Perakende Ödeme Sistemi (PÖS) mikro verileri üzerinden takip edilen öncü göstergeler, yeni ve yenilenen sözleşmelerde kira artış oranının, tüketici fiyat endeksindeki mevcut yıllık kira seviyesinin altında olmakla birlikte nispeten yüksek seyrettiğine işaret etmektedir. Ayrıca, göstergeler aylık kira artış oranının haziran ayında, kontrat güncelleme oranında beklenen artışın etkisiyle bir miktar yükseleceğini ima etmektedir. Öte yandan, konut fiyatları yıllık artışı nisan ayı itibarıyla yüzde 48,4 seviyesine gerileyerek, reel olarak azalışını sürdürmüş, mevsimsel etkilerden arındırılmış veriler de bu kalemdeki aylık artış eğiliminin son aylarda önemli ölçüde yavaşladığına işaret etmiştir.
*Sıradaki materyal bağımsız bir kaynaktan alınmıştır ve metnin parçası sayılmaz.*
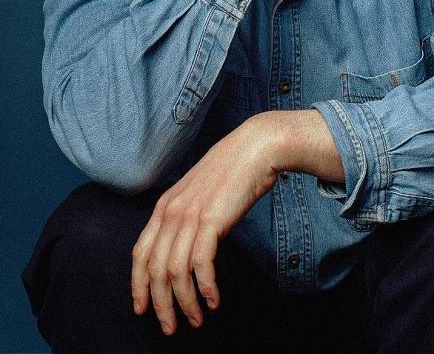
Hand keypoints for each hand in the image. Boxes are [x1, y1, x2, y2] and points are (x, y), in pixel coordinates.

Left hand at [131, 116, 277, 335]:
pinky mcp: (211, 220)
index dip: (138, 285)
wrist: (254, 149)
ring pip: (175, 272)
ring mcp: (190, 215)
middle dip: (160, 304)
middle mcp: (170, 212)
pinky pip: (201, 264)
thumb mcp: (198, 195)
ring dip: (185, 302)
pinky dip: (205, 287)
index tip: (141, 309)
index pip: (139, 254)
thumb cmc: (231, 171)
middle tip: (171, 327)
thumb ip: (187, 218)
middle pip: (154, 270)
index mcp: (164, 206)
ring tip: (196, 319)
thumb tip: (187, 250)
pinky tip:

Konut fiyatlarındaki bu durumun, ilerleyen dönemde kira enflasyonunu sınırlayacak bir unsur olduğu değerlendirilmektedir. Diğer taraftan, kira artışını yüzde 25 ile sınırlayan regülasyonun yakın gelecekte yürürlükten kalkacak olmasının kira enflasyonuna etkisi de yakından takip edilecektir. Kısa vadede kira enflasyonunun yüksek seyrini koruyarak, tüketici enflasyonunda beklenen yavaşlamayı sınırlayacak ana grup olacağı değerlendirilmektedir.

Yurt içi üretici fiyatları mayıs ayında yüzde 1,96 oranında artmış, yıllık enflasyon 2,02 puan yükselerek yüzde 57,68 olmuştur. Türk lirasındaki ılımlı seyri takiben üretici fiyatları aylık artışı önemli ölçüde zayıflamış, yıllık üretici enflasyonu ise düşük bazın da etkisi ile yükselmiştir. Ana sanayi gruplarına göre incelendiğinde, enerji fiyatları temelde doğal gaz ve şebeke suyu üretici fiyatlarına bağlı olarak yüzde 3,32 oranındaki artış ile öne çıkarken, ara malı ve sermaye malı başta olmak üzere kalan gruplarda aylık fiyat artışının daha ılımlı seyrettiği izlenmiştir.

Enflasyon beklentileri tüm vadelerde gerilese de mevcut seviyeler enflasyon görünümü üzerinde yukarı yönlü risk teşkil etmeye devam etmektedir”

Haziran ayı Piyasa Katılımcıları Anketi sonuçlarına göre enflasyon beklentileri tüm vadelerde düşüş göstermiştir. 12 ay sonrasına ilişkin enflasyon beklentisi 1,4 puan aşağı yönlü güncellemeyle yüzde 33,2’den yüzde 31,8’e, 24 ay sonrasına ilişkin beklenti ise 1,0 puan aşağı yönlü güncellemeyle yüzde 21,3’ten yüzde 20,3 seviyesine gerilemiştir. Cari yıl ve gelecek yıl sonuna ilişkin enflasyon beklentileri 0,1 puan ile sınırlı bir düşüş göstererek sırasıyla yüzde 43,5 ve yüzde 25,5 olarak gerçekleşmiştir. Beş yıl sonrasına ilişkin enflasyon beklentisi ise yüzde 11,8’den yüzde 11,6 seviyesine gerilemiştir. Enflasyon beklentileri tüm vadelerde gerilese de mevcut seviyeler enflasyon görünümü üzerinde yukarı yönlü risk teşkil etmeye devam etmektedir. Kurul, enflasyon beklentileri ve fiyatlama davranışlarının öngörüler ile uyumunu yakından takip etmektedir.”